在系统启动过程执行start_kernel的时候会执行kswapd_init,在kswapd_init函数里执行kthread_run,为每个内存节点(node)创建kswapd内核线程。Kswapd内核线程函数体如下所示:
static int kswapd(void *p)
{
unsigned int alloc_order, reclaim_order;
unsigned int classzone_idx = MAX_NR_ZONES - 1;
pg_data_t *pgdat = (pg_data_t*)p;
struct task_struct *tsk = current;
const struct cpumask *cpumask = cpumask_of_node(pgdat->node_id);
if (!cpumask_empty(cpumask))
set_cpus_allowed_ptr(tsk, cpumask);
/*
* Tell the memory management that we're a "memory allocator",
* and that if we need more memory we should get access to it
* regardless (see "__alloc_pages()"). "kswapd" should
* never get caught in the normal page freeing logic.
*
* (Kswapd normally doesn't need memory anyway, but sometimes
* you need a small amount of memory in order to be able to
* page out something else, and this flag essentially protects
* us from recursively trying to free more memory as we're
* trying to free the first piece of memory in the first place).
*/
//标识自己是kswap进程,并允许回写脏页到swap分区
tsk->flags |= PF_MEMALLOC | PF_SWAPWRITE | PF_KSWAPD;
set_freezable();
pgdat->kswapd_order = 0;
pgdat->kswapd_classzone_idx = MAX_NR_ZONES;
for ( ; ; ) {
bool ret;
alloc_order = reclaim_order = pgdat->kswapd_order;
classzone_idx = kswapd_classzone_idx(pgdat, classzone_idx);
kswapd_try_sleep:
//kswap进程尝试睡眠
kswapd_try_to_sleep(pgdat, alloc_order, reclaim_order,
classzone_idx);
/* Read the new order and classzone_idx */
alloc_order = reclaim_order = pgdat->kswapd_order;
classzone_idx = kswapd_classzone_idx(pgdat, classzone_idx);
pgdat->kswapd_order = 0;
pgdat->kswapd_classzone_idx = MAX_NR_ZONES;
ret = try_to_freeze();
if (kthread_should_stop())
break;
/*
* We can speed up thawing tasks if we don't call balance_pgdat
* after returning from the refrigerator
*/
if (ret)
continue;
/*
* Reclaim begins at the requested order but if a high-order
* reclaim fails then kswapd falls back to reclaiming for
* order-0. If that happens, kswapd will consider sleeping
* for the order it finished reclaiming at (reclaim_order)

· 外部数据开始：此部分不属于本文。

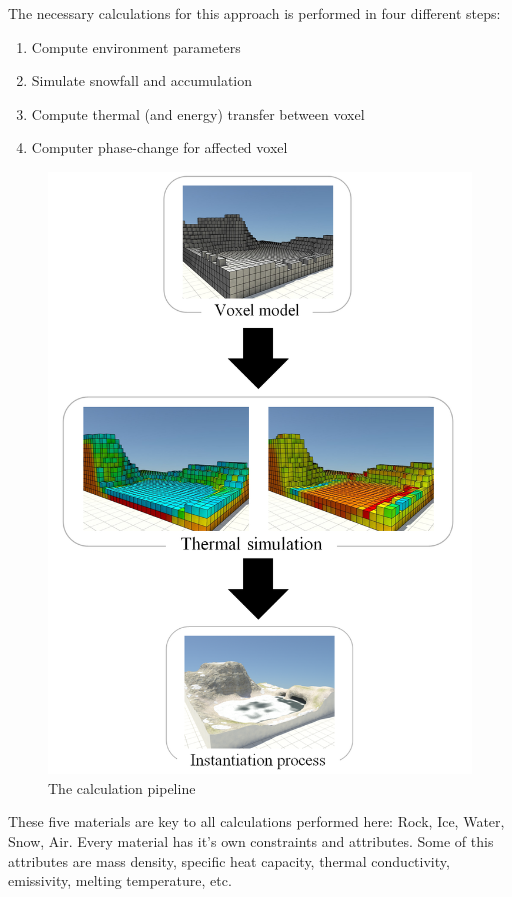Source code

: The necessary calculations for this approach is performed in four different steps:
\begin{enumerate}
	\item Compute environment parameters
	\item Simulate snowfall and accumulation
	\item Compute thermal (and energy) transfer between voxel
	\item Computer phase-change for affected voxel
\end{enumerate}

\begin{figure}[htb]
	\centering
	\includegraphics[width=\linewidth]{BF01/sem_heat2_merged.png}
	\caption{The calculation pipeline}
	\label{fig:calcpipeline}
\end{figure}

These five materials are key to all calculations performed here: Rock, Ice, Water, Snow, Air. Every material has it's own constraints and attributes. Some of this attributes are mass density, specific heat capacity, thermal conductivity, emissivity, melting temperature, etc.

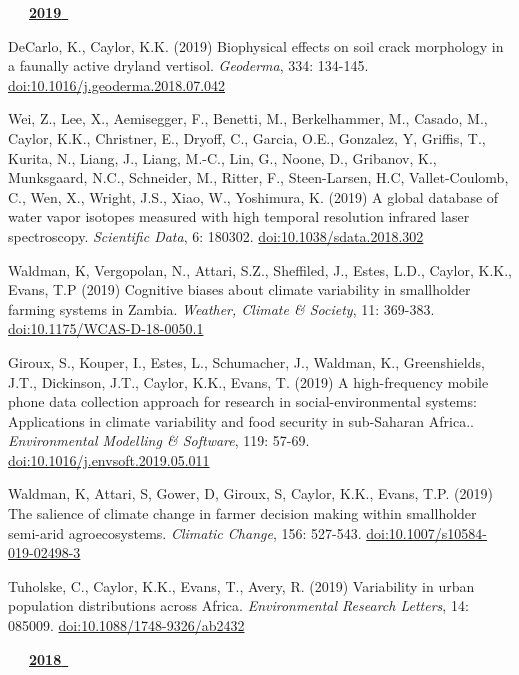 \begin{etaremune}
\mbox{\ \ \ \underline{\textbf{2019 }}}

\item DeCarlo, K., Caylor, K.K. (2019) Biophysical effects on soil crack morphology in a faunally active dryland vertisol. \emph{Geoderma}, 334: 134-145. \href{https://doi.org/10.1016/j.geoderma.2018.07.042}{doi:10.1016/j.geoderma.2018.07.042}
\item Wei, Z., Lee, X., Aemisegger, F., Benetti, M., Berkelhammer, M., Casado, M., Caylor, K.K., Christner, E., Dryoff, C., Garcia, O.E., Gonzalez, Y, Griffis, T., Kurita, N., Liang, J., Liang, M.-C., Lin, G., Noone, D., Gribanov, K., Munksgaard, N.C., Schneider, M., Ritter, F., Steen-Larsen, H.C, Vallet-Coulomb, C., Wen, X., Wright, J.S., Xiao, W., Yoshimura, K. (2019) A global database of water vapor isotopes measured with high temporal resolution infrared laser spectroscopy. \emph{Scientific Data}, 6: 180302. \href{https://doi.org/10.1038/sdata.2018.302}{doi:10.1038/sdata.2018.302}
\item Waldman, K, Vergopolan, N., Attari, S.Z., Sheffiled, J., Estes, L.D., Caylor, K.K., Evans, T.P (2019) Cognitive biases about climate variability in smallholder farming systems in Zambia. \emph{Weather, Climate \& Society}, 11: 369-383. \href{https://doi.org/10.1175/WCAS-D-18-0050.1}{doi:10.1175/WCAS-D-18-0050.1}
\item Giroux, S., Kouper, I., Estes, L., Schumacher, J., Waldman, K., Greenshields, J.T., Dickinson, J.T., Caylor, K.K., Evans, T. (2019) A high-frequency mobile phone data collection approach for research in social-environmental systems: Applications in climate variability and food security in sub-Saharan Africa.. \emph{Environmental Modelling \& Software}, 119: 57-69. \href{https://doi.org/10.1016/j.envsoft.2019.05.011}{doi:10.1016/j.envsoft.2019.05.011}
\item Waldman, K, Attari, S, Gower, D, Giroux, S, Caylor, K.K., Evans, T.P. (2019) The salience of climate change in farmer decision making within smallholder semi-arid agroecosystems. \emph{Climatic Change}, 156: 527-543. \href{https://doi.org/10.1007/s10584-019-02498-3}{doi:10.1007/s10584-019-02498-3}
\item Tuholske, C., Caylor, K.K., Evans, T., Avery, R. (2019) Variability in urban population distributions across Africa. \emph{Environmental Research Letters}, 14: 085009. \href{https://doi.org/10.1088/1748-9326/ab2432}{doi:10.1088/1748-9326/ab2432}

\mbox{\ \ \ \underline{\textbf{2018 }}}


\end{etaremune}
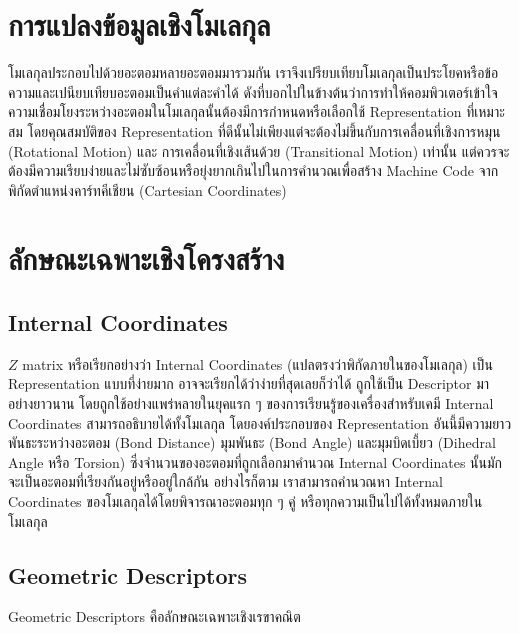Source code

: \section{การแปลงข้อมูลเชิงโมเลกุล}

โมเลกุลประกอบไปด้วยอะตอมหลายอะตอมมารวมกัน เราจึงเปรียบเทียบโมเลกุลเป็นประโยคหรือข้อความและเปนียบเทียบอะตอมเป็นคำแต่ละคำได้
ดังที่บอกไปในข้างต้นว่าการทำให้คอมพิวเตอร์เข้าใจความเชื่อมโยงระหว่างอะตอมในโมเลกุลนั้นต้องมีการกำหนดหรือเลือกใช้ Representation ที่เหมาะสม
โดยคุณสมบัติของ Representation ที่ดีนั้นไม่เพียงแต่จะต้องไม่ขึ้นกับการเคลื่อนที่เชิงการหมุน (Rotational Motion) และ การเคลื่อนที่เชิงเส้นด้วย (Transitional Motion) เท่านั้น 
แต่ควรจะต้องมีความเรียบง่ายและไม่ซับซ้อนหรือยุ่งยากเกินไปในการคำนวณเพื่อสร้าง Machine Code จากพิกัดตำแหน่งคาร์ทคีเชียน (Cartesian Coordinates)

\section{ลักษณะเฉพาะเชิงโครงสร้าง}

\subsection{Internal Coordinates}

$Z$ matrix หรือเรียกอย่างว่า Internal Coordinates (แปลตรงว่าพิกัดภายในของโมเลกุล) เป็น Representation แบบที่ง่ายมาก 
อาจจะเรียกได้ว่าง่ายที่สุดเลยก็ว่าได้ ถูกใช้เป็น Descriptor มาอย่างยาวนาน โดยถูกใช้อย่างแพร่หลายในยุคแรก ๆ ของการเรียนรู้ของเครื่องสำหรับเคมี
Internal Coordinates สามารถอธิบายได้ทั้งโมเลกุล โดยองค์ประกอบของ Representation อันนี้มีความยาวพันธะระหว่างอะตอม (Bond Distance) 
มุมพันธะ (Bond Angle) และมุมบิดเบี้ยว (Dihedral Angle หรือ Torsion) ซึ่งจำนวนของอะตอมที่ถูกเลือกมาคำนวณ Internal Coordinates 
นั้นมักจะเป็นอะตอมที่เรียงกันอยู่หรืออยู่ใกล้กัน อย่างไรก็ตาม เราสามารถคำนวณหา Internal Coordinates ของโมเลกุลได้โดยพิจารณาอะตอมทุก ๆ คู่
หรือทุกความเป็นไปได้ทั้งหมดภายในโมเลกุล

\subsection{Geometric Descriptors}

Geometric Descriptors คือลักษณะเฉพาะเชิงเรขาคณิต

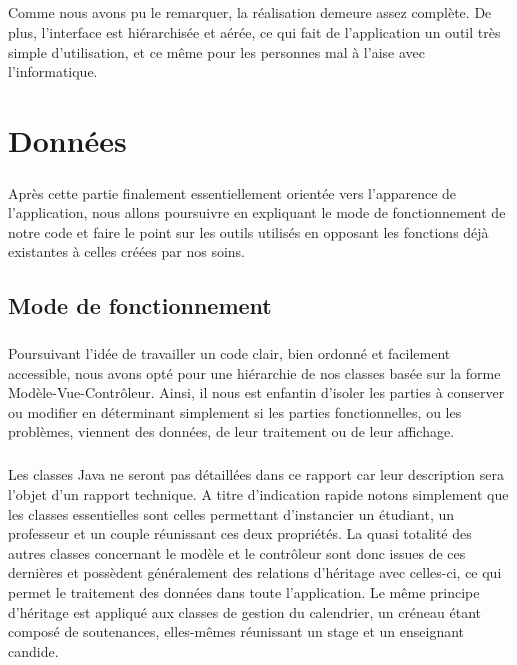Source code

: \documentclass[a4paper,10pt]{report}
\begin{document}
	      \paragraph{}
		Comme nous avons pu le remarquer, la réalisation demeure assez complète.
		De plus, l'interface est hiérarchisée et aérée, ce qui fait de l'application un outil très simple d'utilisation, et ce même pour les personnes mal à l'aise avec l'informatique.
		
  \chapter{Données}
      \paragraph{}
	Après cette partie finalement essentiellement orientée vers l'apparence de l'application, nous allons poursuivre en expliquant le mode de fonctionnement de notre code et faire le point sur les outils utilisés en opposant les fonctions déjà existantes à celles créées par nos soins.
		   
    \section{Mode de fonctionnement}
      \paragraph{}
	Poursuivant l'idée de travailler un code clair, bien ordonné et facilement accessible, nous avons opté pour une hiérarchie de nos classes basée sur la forme Modèle-Vue-Contrôleur.
	Ainsi, il nous est enfantin d'isoler les parties à conserver ou modifier en déterminant simplement si les parties fonctionnelles, ou les problèmes, viennent des données, de leur traitement ou de leur affichage.
      
      \paragraph{}
	Les classes Java ne seront pas détaillées dans ce rapport car leur description sera l'objet d'un rapport technique.
	A titre d'indication rapide notons simplement que les classes essentielles sont celles permettant d'instancier un étudiant, un professeur et un couple réunissant ces deux propriétés.
	La quasi totalité des autres classes concernant le modèle et le contrôleur sont donc issues de ces dernières et possèdent généralement des relations d'héritage avec celles-ci, ce qui permet le traitement des données dans toute l'application.
	Le même principe d'héritage est appliqué aux classes de gestion du calendrier, un créneau étant composé de soutenances, elles-mêmes réunissant un stage et un enseignant candide.
	
\end{document}
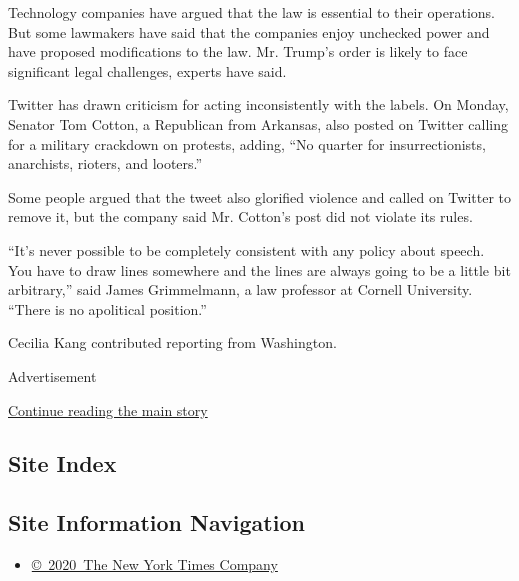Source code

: Technology companies have argued that the law is essential to their
operations. But some lawmakers have said that the companies enjoy
unchecked power and have proposed modifications to the law. Mr. Trump's
order is likely to face significant legal challenges, experts have said.

Twitter has drawn criticism for acting inconsistently with the labels.
On Monday, Senator Tom Cotton, a Republican from Arkansas, also posted
on Twitter calling for a military crackdown on protests, adding, ``No
quarter for insurrectionists, anarchists, rioters, and looters.''

Some people argued that the tweet also glorified violence and called on
Twitter to remove it, but the company said Mr. Cotton's post did not
violate its rules.

``It's never possible to be completely consistent with any policy about
speech. You have to draw lines somewhere and the lines are always going
to be a little bit arbitrary,'' said James Grimmelmann, a law professor
at Cornell University. ``There is no apolitical position.''

Cecilia Kang contributed reporting from Washington.

Advertisement

\protect\hyperlink{after-bottom}{Continue reading the main story}

\hypertarget{site-index}{%
\subsection{Site Index}\label{site-index}}

\hypertarget{site-information-navigation}{%
\subsection{Site Information
Navigation}\label{site-information-navigation}}

\begin{itemize}
\tightlist
\item
  \href{https://help.nytimes3xbfgragh.onion/hc/en-us/articles/115014792127-Copyright-notice}{©~2020~The
  New York Times Company}
\end{itemize}

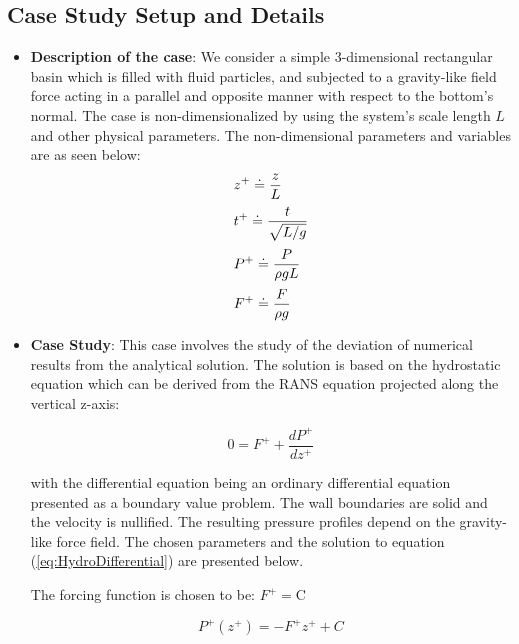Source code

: \documentclass{../GPUSPHtemplate}
\begin{document}
\subsection{Case Study Setup and Details}
\vspace*{2pt}
\begin{itemize}
\item \textbf{Description of the case}: We consider a simple 3-dimensional rectangular basin which is
  filled with fluid particles, and subjected to a gravity-like field force acting in a parallel and
  opposite manner with respect to the bottom's normal. The case is non-dimensionalized by using the system's scale length $L$
  and other physical parameters. The non-dimensional parameters and variables are as seen below:   
  \begin{equation}
    \begin{array}{l}
      \displaystyle{  z^{+} \doteq \frac{z}{L} } \medskip \\ 
      \displaystyle{  t^{+} \doteq \frac{t}{\sqrt{L/g}} } \medskip \\ 
      \displaystyle{  P^{+} \doteq \frac{P}{\rho gL} } \medskip \\ 
      \displaystyle{  F^{+} \doteq \frac{F}{\rho g} } 
    \end{array}
  \end{equation}  
  
\item \textbf{Case Study}:  This case involves the study of the deviation of numerical results
  from the analytical solution. The solution is based on the hydrostatic equation which can be
  derived from the RANS equation projected along the vertical z-axis: 
  
  \begin{equation}\label{eq:HydroDifferential}
    0 = F^{+}+ \frac{d P^+}{d z^+}
  \end{equation}
  
  with the differential equation being an ordinary differential equation presented as a boundary value problem.
  The wall boundaries are solid and the velocity is nullified. The resulting pressure profiles
  depend on the gravity-like force field. The chosen parameters and
  the solution to equation (\ref{eq:HydroDifferential}) are presented below.
  
  The forcing function is chosen to be: $ F^+ = \text{C}  $  
    
  \begin{equation}\label{eq:HydroStatic}
    P^+(z^+) =  -F^{+} z^+  + C
  \end{equation}
  

\end{itemize}
\end{document}
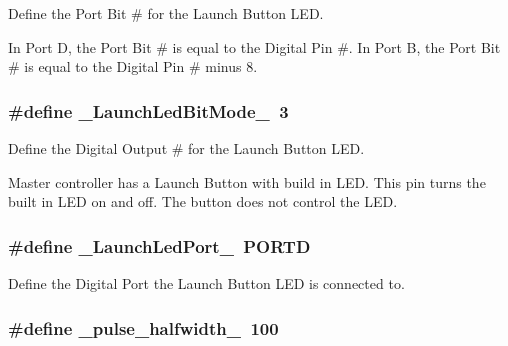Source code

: \-Define the \-Port \-Bit \# for the \-Launch \-Button \-L\-E\-D. 

\-In \-Port \-D, the \-Port \-Bit \# is equal to the \-Digital \-Pin \#. \-In \-Port \-B, the \-Port \-Bit \# is equal to the \-Digital \-Pin \# minus 8. \hypertarget{remotePanel_8ino_a834965132d8d0a67717adec607303b13}{
\subsubsection[{\-\_\-\-Launch\-Led\-Bit\-Mode\-\_\-}]{\setlength{\rightskip}{0pt plus 5cm}\#define {\bf \-\_\-\-Launch\-Led\-Bit\-Mode\-\_\-}~3}}\label{remotePanel_8ino_a834965132d8d0a67717adec607303b13}


\-Define the \-Digital \-Output \# for the \-Launch \-Button \-L\-E\-D. 

\-Master controller has a \-Launch \-Button with build in \-L\-E\-D. \-This pin turns the built in \-L\-E\-D on and off. \-The button does not control the \-L\-E\-D. \hypertarget{remotePanel_8ino_a2ebaf073a30ca8e1bd042ab46eb35cb4}{
\subsubsection[{\-\_\-\-Launch\-Led\-Port\-\_\-}]{\setlength{\rightskip}{0pt plus 5cm}\#define {\bf \-\_\-\-Launch\-Led\-Port\-\_\-}~\-P\-O\-R\-T\-D}}\label{remotePanel_8ino_a2ebaf073a30ca8e1bd042ab46eb35cb4}


\-Define the \-Digital \-Port the \-Launch \-Button \-L\-E\-D is connected to. 

\hypertarget{remotePanel_8ino_a9a8dc8e6e75e845a90d783b02b6be855}{
\subsubsection[{\-\_\-pulse\-\_\-halfwidth\-\_\-}]{\setlength{\rightskip}{0pt plus 5cm}\#define {\bf \-\_\-pulse\-\_\-halfwidth\-\_\-}~100}}\label{remotePanel_8ino_a9a8dc8e6e75e845a90d783b02b6be855}


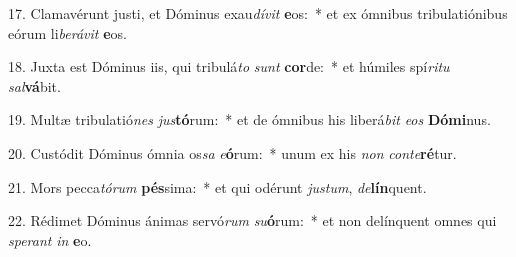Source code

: 17. Clamavérunt justi, et Dóminus exau\textit{dí}\textit{vit} \textbf{e}os:~*  et ex ómnibus tribulatiónibus eórum li\textit{be}\textit{rá}\textit{vit} \textbf{e}os.\

18. Juxta est Dóminus iis, qui tribulá\textit{to} \textit{sunt} \textbf{cor}de:~*  et húmiles spí\textit{ri}\textit{tu} \textit{sal}\textbf{vá}bit.\

19. Multæ tribulatió\textit{nes} \textit{jus}\textbf{tó}rum:~*  et de ómnibus his liberá\textit{bit} \textit{e}\textit{os} \textbf{Dó}\textbf{mi}nus.\

20. Custódit Dóminus ómnia os\textit{sa} \textit{e}\textbf{ó}rum:~*  unum ex his \textit{non} \textit{con}\textit{te}\textbf{ré}tur.\

21. Mors pecca\textit{tó}\textit{rum} \textbf{pés}sima:~*  et qui odérunt \textit{jus}\textit{tum}, \textit{de}\textbf{lín}quent.\

22. Rédimet Dóminus ánimas servó\textit{rum} \textit{su}\textbf{ó}rum:~*  et non delínquent omnes qui \textit{spe}\textit{rant} \textit{in} \textbf{e}o.\

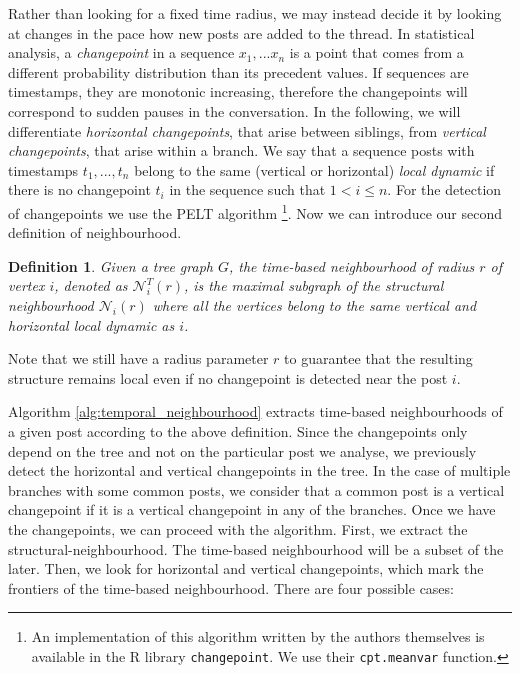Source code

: \documentclass[conference]{IEEEtran}
\newtheorem{definition}{Definition}
\begin{document}
Rather than looking for a fixed time radius, we may instead decide it by looking at changes in the pace how new posts are added to the thread. In statistical analysis, a \textit{changepoint} in a sequence $x_1,...x_n$ is a point that comes from a different probability distribution than its precedent values. If sequences are timestamps, they are monotonic increasing, therefore the changepoints will correspond to sudden pauses in the conversation. In the following, we will differentiate \textit{horizontal changepoints}, that arise between siblings, from \textit{vertical changepoints}, that arise within a branch. We say that a sequence posts with timestamps $t_1,...,t_n$ belong to the same (vertical or horizontal) \textit{local dynamic} if there is no changepoint $t_i$ in the sequence such that $1 < i \leq n$. For the detection of changepoints we use the PELT algorithm \cite{Killick2012}\footnote{An implementation of this algorithm written by the authors themselves is available in the R library \texttt{changepoint}. We use their \texttt{cpt.meanvar} function.}. Now we can introduce our second definition of neighbourhood.
\begin{definition}
Given a tree graph $G$, the \textit{time-based neighbourhood} of radius $r$ of vertex $i$, denoted as $\mathcal{N}_{i}^T(r)$, is the maximal subgraph of the structural neighbourhood $\mathcal{N}_i(r)$ where all the vertices  belong to the same vertical and horizontal local dynamic as $i$.
\end{definition}
Note that we still have a radius parameter $r$ to guarantee that the resulting structure remains local even if no changepoint is detected near the post $i$. 

Algorithm \ref{alg:temporal_neighbourhood} extracts time-based neighbourhoods of a given post according to the above definition. Since the changepoints only depend on the tree and not on the particular post we analyse, we previously detect the horizontal and vertical changepoints in the tree. In the case of multiple branches with some common posts, we consider that a common post is a vertical changepoint if it is a vertical changepoint in any of the branches. Once we have the changepoints, we can proceed with the algorithm. First, we extract the structural-neighbourhood. The time-based neighbourhood will be a subset of the later. Then, we look for horizontal and vertical changepoints, which mark the frontiers of the time-based neighbourhood. There are four possible cases:
\end{document}
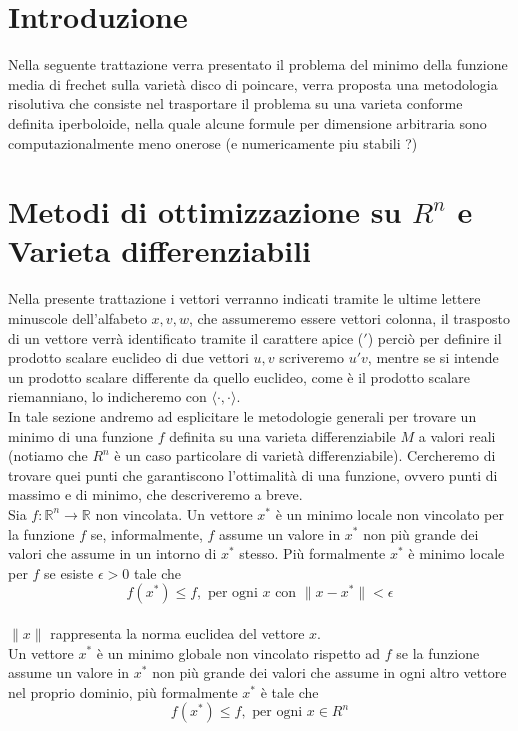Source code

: \documentclass[a4paper, 12pt]{article}
\begin{document}
\renewcommand{\contentsname}{Contenuti}
\tableofcontents

\newpage

\section{Introduzione}
Nella seguente trattazione verra presentato il problema del minimo della funzione media di frechet sulla varietà disco di poincare, verra proposta una metodologia risolutiva che consiste nel trasportare il problema su una varieta conforme definita iperboloide, nella quale alcune formule per dimensione arbitraria sono computazionalmente meno onerose (e numericamente piu stabili ?)

\section{Metodi di ottimizzazione su $R^n$ e Varieta differenziabili}
Nella presente trattazione i vettori verranno indicati tramite le ultime lettere minuscole dell'alfabeto $x, v, w$, che assumeremo essere vettori colonna, il trasposto di un vettore verrà identificato tramite il carattere apice ($'$) perciò per definire il prodotto scalare euclideo di due vettori $u, v$ scriveremo $u'v$, mentre se si intende  un prodotto scalare differente da quello euclideo, come è il prodotto scalare riemanniano, lo indicheremo con $\langle \cdot,\cdot \rangle$.\\
In tale sezione andremo ad esplicitare le metodologie generali per trovare un minimo di una funzione $f$ definita su una varieta differenziabile $M$ a valori reali (notiamo che $R^n$ è un caso particolare di varietà differenziabile). Cercheremo di trovare quei punti che garantiscono l'ottimalità di una funzione, ovvero punti di massimo e di minimo, che descriveremo a breve.\\
Sia $f: \mathbb{R} ^n \to \mathbb{R}$ non vincolata.
Un vettore $x^\ast$ è un minimo locale non vincolato per la funzione $f$ se, informalmente, $f$ assume un valore in $x^\ast$ non più grande dei valori che assume in un intorno di $x^\ast$ stesso. Più formalmente $x^\ast$ è minimo locale per $f$ se esiste $\epsilon > 0$ tale che\\
\[f(x^\ast) \leq f, \mbox{ per ogni } x \mbox{ con } \parallel x - x^\ast \parallel < \epsilon\]\\
$\parallel x \parallel$ rappresenta la norma euclidea del vettore $x$.\\
Un vettore $x^\ast$ è un minimo globale non vincolato rispetto ad $f$ se la funzione assume un valore in $x^\ast$ non più grande dei valori che assume in ogni altro vettore nel proprio dominio, più formalmente $x^\ast$ è tale che\\
\[f(x^\ast) \leq f, \mbox{ per ogni } x \in R^n \]\\
\end{document}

* but kcompactd is woken to compact for the original
* request (alloc_order).
*/
trace_mm_vmscan_kswapd_wake(pgdat->node_id, classzone_idx,
alloc_order);
//开始页面回收
reclaim_order = balance_pgdat(pgdat, alloc_order, classzone_idx);
if (reclaim_order < alloc_order)
goto kswapd_try_sleep;
}
tsk->flags &= ~(PF_MEMALLOC | PF_SWAPWRITE | PF_KSWAPD);
return 0;
}
看下kswapd_try_to_sleep函数,该函数主要判断kswapd是否满足休眠状态,满足则继续休眠,即调度出去,让出CPU。
static void kswapd_try_to_sleep(pg_data_t *pgdat, int alloc_order, int reclaim_order,
unsigned int classzone_idx)
{
long remaining = 0;
DEFINE_WAIT(wait);
if (freezing(current) || kthread_should_stop())
return;
prepare_to_wait(&pgdat->kswapd_wait, &wait, TASK_INTERRUPTIBLE);
/*
* Try to sleep for a short interval. Note that kcompactd will only be
* woken if it is possible to sleep for a short interval. This is
* deliberate on the assumption that if reclaim cannot keep an
* eligible zone balanced that it's also unlikely that compaction will
* succeed.
*/
if (prepare_kswapd_sleep(pgdat, reclaim_order, classzone_idx)) {
/*
* Compaction records what page blocks it recently failed to
* isolate pages from and skips them in the future scanning.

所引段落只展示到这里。